Steht eine Seilbahn plötzlich still, dann kann man als Passagier nichts mehr tun, als auf Rettung zu warten. Für Seilbahn-Mitarbeiter und Einsatzkräfte bedeutet so ein Fall hingegen einen echten Großeinsatz. Um dafür vorbereitet zu sein, müssen solche Situationen regelmäßig geübt werden und die „Krone“ war live dabei.
Regelmäßig werden Lift-Bergungsübungen von den Seilbahnen-Mitarbeitern oder den Bergrettern durchgeführt. Alle zwei Jahre sogar zusammen mit dem Bundesheer.

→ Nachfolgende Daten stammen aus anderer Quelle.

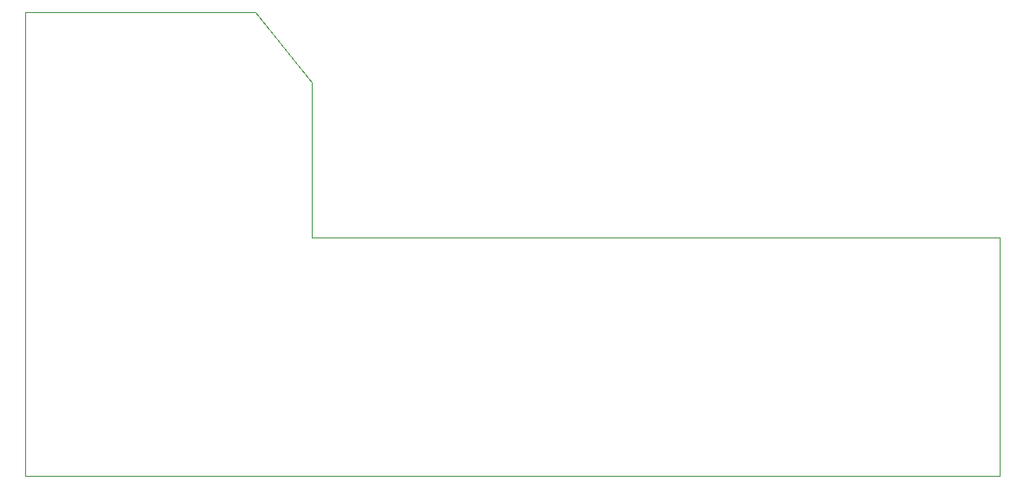
<source format=gbr>
G04 #@! TF.FileFunction,Profile,NP*
%FSLAX46Y46*%
G04 Gerber Fmt 4.6, Leading zero omitted, Abs format (unit mm)*
G04 Created by KiCad (PCBNEW (2015-04-22 BZR 5620)-product) date 02/05/2015 11:23:22*
%MOMM*%
G01*
G04 APERTURE LIST*
%ADD10C,0.100000*%
G04 APERTURE END LIST*
D10*
X185000000Y-62000000D02*
X185000000Y-85300000D01*
X118000000Y-62000000D02*
X185000000Y-62000000D01*
X118000000Y-46900000D02*
X118000000Y-62000000D01*
X112500000Y-40000000D02*
X118000000Y-46900000D01*
X90000000Y-40000000D02*
X112500000Y-40000000D01*
X90000000Y-85300000D02*
X185000000Y-85300000D01*
X90000000Y-40000000D02*
X90000000Y-85300000D01*
M02*

</source>
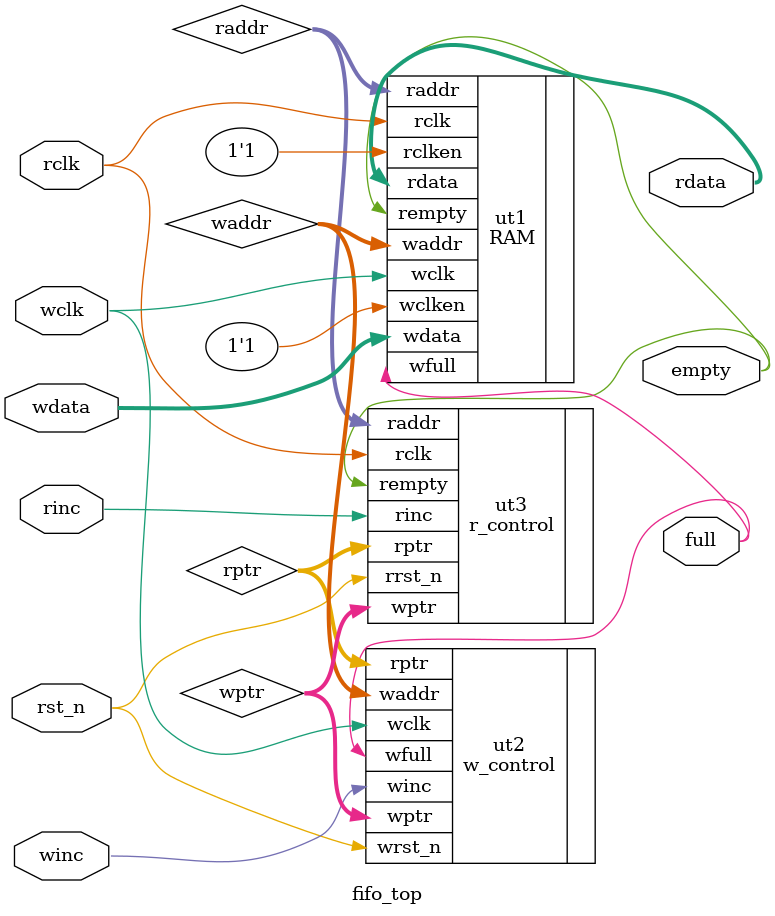
<source format=v>
module fifo_top
#(parameter ADDSIZE  = 8,//能够存储256个数据
  parameter DATASIZE = 8 //每个数据位宽为8位
 )
(
 input wclk,rclk,rst_n,winc,rinc,
 input [DATASIZE-1:0]wdata,
 output[DATASIZE-1:0]rdata,
 output full,empty
);

wire[ADDSIZE-1:0]waddr;
wire[ADDSIZE-1:0]raddr;
wire[ADDSIZE:0]rptr;
wire[ADDSIZE:0]wptr;

RAM ut1(
 .waddr(waddr),
 .raddr(raddr),
 .wdata(wdata),
 .wclk(wclk),
 .wclken(1'b1),
 .wfull(full),
 .rempty(empty),
 .rclk(rclk),
 .rclken(1'b1),
 .rdata(rdata)
 );

w_control ut2(
 .wclk(wclk),
 .wrst_n(rst_n),
 .winc(winc),
 .rptr(rptr),
 .waddr(waddr),
 .wfull(full),
 .wptr(wptr)
);

r_control ut3(
 .rclk(rclk),
 .rrst_n(rst_n),
 .rinc(rinc),
 .wptr(wptr),
 .raddr(raddr),
 .rempty(empty),
 .rptr(rptr)
 );

 endmodule

</source>
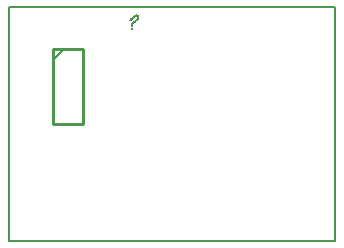
<source format=gto>
G04 MADE WITH FRITZING*
G04 WWW.FRITZING.ORG*
G04 DOUBLE SIDED*
G04 HOLES PLATED*
G04 CONTOUR ON CENTER OF CONTOUR VECTOR*
%ASAXBY*%
%FSLAX23Y23*%
%MOIN*%
%OFA0B0*%
%SFA1.0B1.0*%
%ADD10R,1.091980X0.787187X1.075980X0.771187*%
%ADD11C,0.008000*%
%ADD12C,0.010000*%
%ADD13C,0.005000*%
%ADD14R,0.001000X0.001000*%
%LNSILK1*%
G90*
G70*
G54D11*
X4Y783D02*
X1088Y783D01*
X1088Y4D01*
X4Y4D01*
X4Y783D01*
D02*
G54D12*
X151Y642D02*
X151Y392D01*
D02*
X151Y392D02*
X251Y392D01*
D02*
X251Y392D02*
X251Y642D01*
D02*
X251Y642D02*
X151Y642D01*
G54D13*
D02*
X151Y607D02*
X186Y642D01*
G54D14*
X427Y760D02*
X427Y760D01*
X425Y759D02*
X429Y759D01*
X424Y758D02*
X430Y758D01*
X422Y757D02*
X431Y757D01*
X421Y756D02*
X432Y756D01*
X420Y755D02*
X434Y755D01*
X419Y754D02*
X435Y754D01*
X418Y753D02*
X436Y753D01*
X417Y752D02*
X436Y752D01*
X415Y751D02*
X425Y751D01*
X428Y751D02*
X437Y751D01*
X414Y750D02*
X424Y750D01*
X430Y750D02*
X437Y750D01*
X413Y749D02*
X423Y749D01*
X431Y749D02*
X437Y749D01*
X412Y748D02*
X422Y748D01*
X431Y748D02*
X437Y748D01*
X411Y747D02*
X421Y747D01*
X431Y747D02*
X437Y747D01*
X410Y746D02*
X419Y746D01*
X430Y746D02*
X437Y746D01*
X408Y745D02*
X418Y745D01*
X429Y745D02*
X437Y745D01*
X407Y744D02*
X417Y744D01*
X428Y744D02*
X437Y744D01*
X406Y743D02*
X416Y743D01*
X427Y743D02*
X436Y743D01*
X405Y742D02*
X415Y742D01*
X426Y742D02*
X435Y742D01*
X404Y741D02*
X414Y741D01*
X424Y741D02*
X434Y741D01*
X403Y740D02*
X412Y740D01*
X423Y740D02*
X433Y740D01*
X403Y739D02*
X411Y739D01*
X422Y739D02*
X432Y739D01*
X403Y738D02*
X410Y738D01*
X421Y738D02*
X431Y738D01*
X404Y737D02*
X409Y737D01*
X420Y737D02*
X430Y737D01*
X405Y736D02*
X408Y736D01*
X419Y736D02*
X428Y736D01*
X417Y735D02*
X427Y735D01*
X416Y734D02*
X426Y734D01*
X415Y733D02*
X425Y733D01*
X414Y732D02*
X424Y732D01*
X413Y731D02*
X423Y731D01*
X411Y730D02*
X421Y730D01*
X411Y729D02*
X420Y729D01*
X410Y728D02*
X419Y728D01*
X410Y727D02*
X418Y727D01*
X410Y726D02*
X417Y726D01*
X410Y725D02*
X416Y725D01*
X410Y724D02*
X416Y724D01*
X410Y723D02*
X416Y723D01*
X410Y722D02*
X416Y722D01*
X410Y721D02*
X416Y721D01*
X410Y720D02*
X416Y720D01*
X411Y719D02*
X415Y719D01*
X412Y718D02*
X414Y718D01*
X411Y712D02*
X415Y712D01*
X410Y711D02*
X416Y711D01*
X410Y710D02*
X416Y710D01*
X410Y709D02*
X416Y709D01*
X410Y708D02*
X416Y708D01*
X411Y707D02*
X415Y707D01*
X413Y706D02*
X413Y706D01*
D02*
G04 End of Silk1*
M02*
</source>
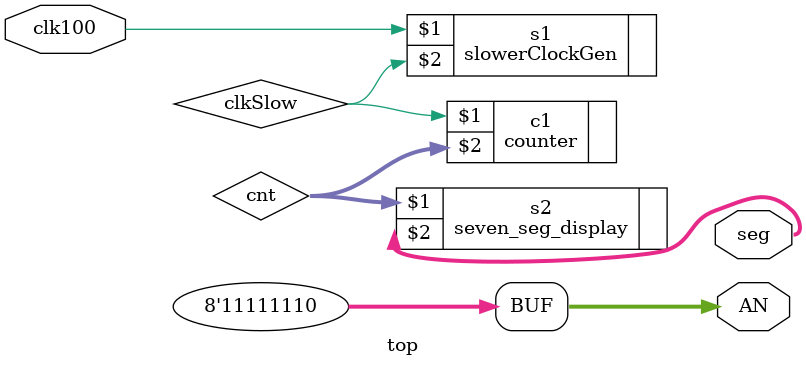
<source format=v>
`timescale 1ns / 1ps


module top(clk100, seg, AN);
    input   clk100;
    output  [6:0] seg;
    output  [7:0] AN;
   
    
    wire clkSlow;
    wire [3:0] cnt;
 
    assign AN[7:0] = 8'b1111_1110;
    
    //                          clk    , clkSlow)
    slowerClockGen      s1      (clk100, clkSlow);
    
    //                          (clk   , Q)
    counter             c1      (clkSlow, cnt);
    
    //                          (SW , seg)
    seven_seg_display   s2      (cnt, seg);
    

endmodule



</source>
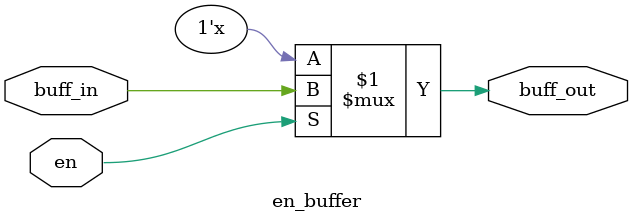
<source format=v>
module en_buffer(en,buff_in,buff_out);

   parameter NrOfBits = 1;
	
	input en;
	input [NrOfBits-1:0] buff_in;
	
	output [NrOfBits-1:0] buff_out;
	
	assign buff_out = (en)? buff_in:{NrOfBits{1'bZ}};
	
endmodule
</source>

„Wir sind für Kärnten und die Steiermark verantwortlich“, sagt Hauptmann Gerald Schumer, der Kommandant der Flugretter-Einsatzgruppe Süd des Bundesheeres: „Denn droht Gefahr für Leib und Leben, wie zuletzt 2018 im steirischen Skigebiet Kreischberg, wo es bei tiefen Temperaturen zu einem Liftausfall gekommen war, dann sind wir gefordert, die zivilen Einsatzkräfte zu unterstützen.“
Doch solche Einsätze gilt es natürlich, im Vorfeld zu trainieren. Nach der Petzen und Bad Kleinkirchheim ist die Gerlitzen dran - und die „Bergkrone“ mit dabei. „Es ist zu einem Totalausfall der Kanzelbahn gekommen und es gilt, 72 Personen aus 36 Gondeln zu bergen“, erklärt Vizeleutnant Hubert Schuster, der die Übung monatelang vorbereitet hat, das angenommene Szenario.